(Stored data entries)
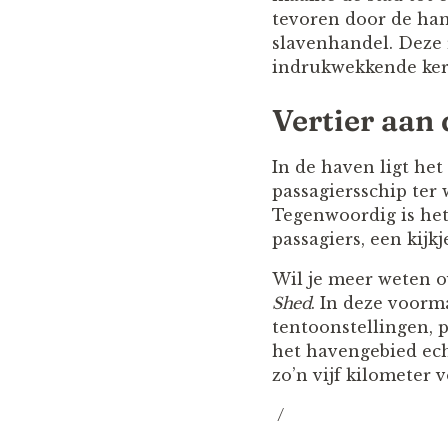
tevoren door de han
slavenhandel. Deze r
indrukwekkende kerk
Vertier aan
In de haven ligt he
passagiersschip ter
Tegenwoordig is het
passagiers, een kij
Wil je meer weten 
Shed
. In deze voorm
tentoonstellingen, 
het havengebied ech
zo’n vijf kilometer 
/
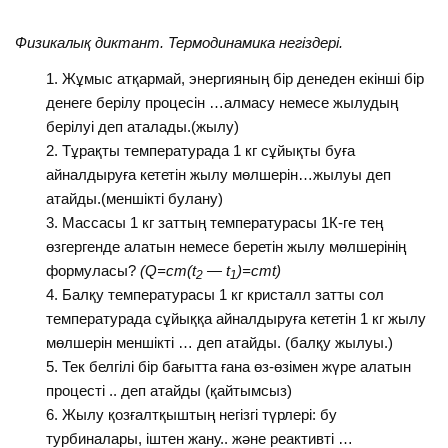
Физикалық диктант.
Термодинамика негіздері.
Жұмыс атқармай, энергияның бір денеден екінші бір
денеге берілу процесін …алмасу немесе жылудың
берілуі деп аталады.(жылу)
Тұрақты температурада 1 кг сұйықты буға
айналдыруға кететін жылу мөлшерін…жылуы деп
атайды.(меншікті булану)
Массасы 1 кг заттың температурасы 1К-ге тең
өзгергенде алатын немесе беретін жылу мөлшерінің
формуласы?
(Q=cm(
t
— t
)=cmt)
2
1
Балқу температурасы 1 кг кристалл затты сол
температурада сұйыққа айналдыруға кететін 1 кг жылу
мөлшерін меншікті … деп атайды. (балқу жылуы.)
Тек белгілі бір бағытта ғана өз-өзімен жүре алатын
процесті .. деп атайды (қайтымсыз)
Жылу қозғалтқыштың негізгі түрлері: бу
турбиналары, іштен жану.. және реактивті …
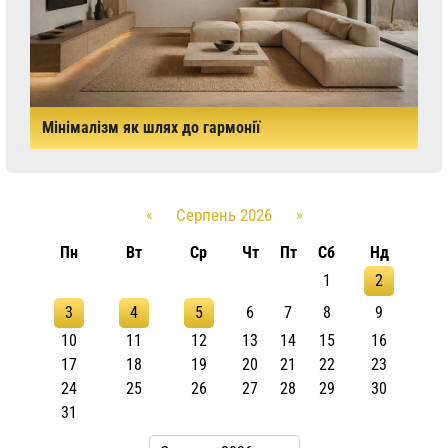
Мінімалізм як шлях до гармонії
«
Серпень 2026
»
Пн
Вт
Ср
Чт
Пт
Сб
Нд
1
2
3
4
5
6
7
8
9
10
11
12
13
14
15
16
17
18
19
20
21
22
23
24
25
26
27
28
29
30
31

> What the task requires
Would you give again, exactly, the lines in the data above that run from the line containing "het havengebied ech" to the line containing "атайды.(меншікті булану)"? Include both ends and no pictures.

> Written solution
het havengebied ech
zo’n vijf kilometer 
/
Физикалық диктант.
Термодинамика негіздері.
Жұмыс атқармай, энергияның бір денеден екінші бір
денеге берілу процесін …алмасу немесе жылудың
берілуі деп аталады.(жылу)
Тұрақты температурада 1 кг сұйықты буға
айналдыруға кететін жылу мөлшерін…жылуы деп
атайды.(меншікті булану)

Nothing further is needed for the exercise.